Cute sci-fi boys on Thursdays, African American comedies on Sundays, wrestling on Fridays: The CW's schedule is Frankenstein's monster, with salvaged parts from the WB and UPN contributing to the mishmash of a body.
On Tuesdays, the combination of "Gilmore Girls," formerly of the WB, and "Veronica Mars," born of UPN, is designed to provide the new CW network with both brain and heart. The shows are similarly smart and snappy with a dark streak and present sometimes funny, sometimes heartbreaking insights on coming of age with a single parent. And in a television landscape that is either fueled by testosterone ("24," "Two and a Half Men") or winkingly post-feminist ("Grey's Anatomy," "Desperate Housewives"), the spirited, independent-minded female leads of "Gilmore Girls" and "Veronica Mars" offer a rare alternative.

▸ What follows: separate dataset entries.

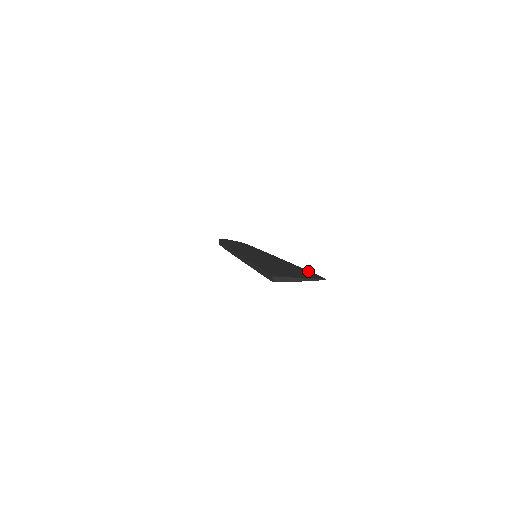
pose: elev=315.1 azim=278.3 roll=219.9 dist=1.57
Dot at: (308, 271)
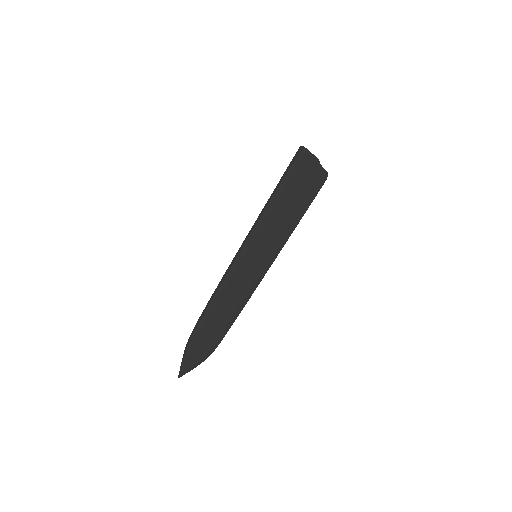
Dot at: (311, 199)
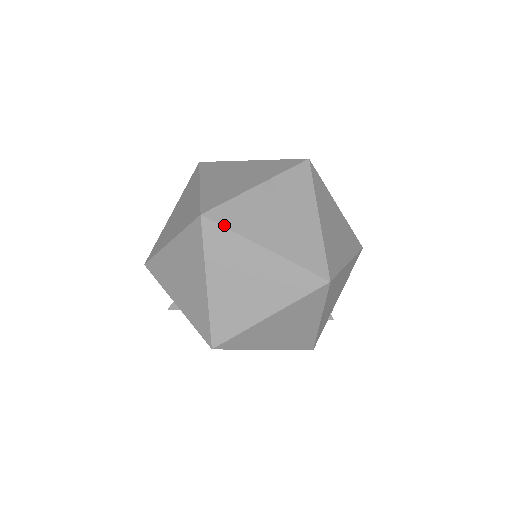
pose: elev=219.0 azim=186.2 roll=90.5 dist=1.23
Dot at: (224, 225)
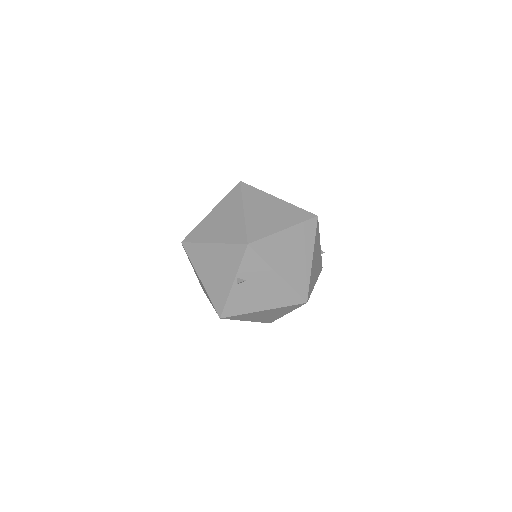
Dot at: (235, 315)
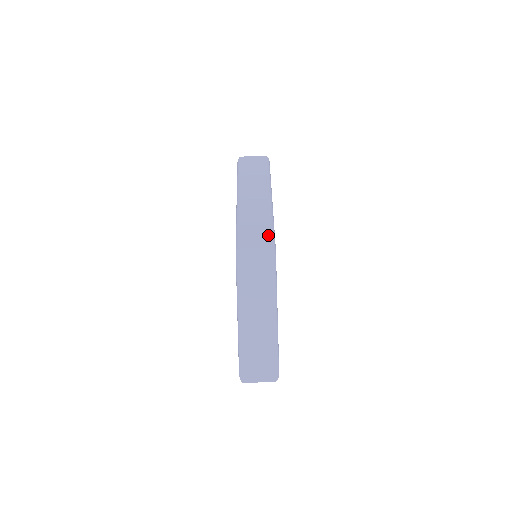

Measured in business terms, the shows are at opposite ends of the success spectrum. And whether one show can help the other find a wider audience is a yardstick by which the success of the CW will be judged.
On Sept. 26, "Gilmore Girls" will begin its seventh — and perhaps final — season, having finished Season 6 with an average of 4.4 million viewers. As the second-most-popular show on the WB, there was no question that the mother-daughter fan favorite would be a key asset in the CW's quest to corner the advertising market among 18-to-34-year-olds.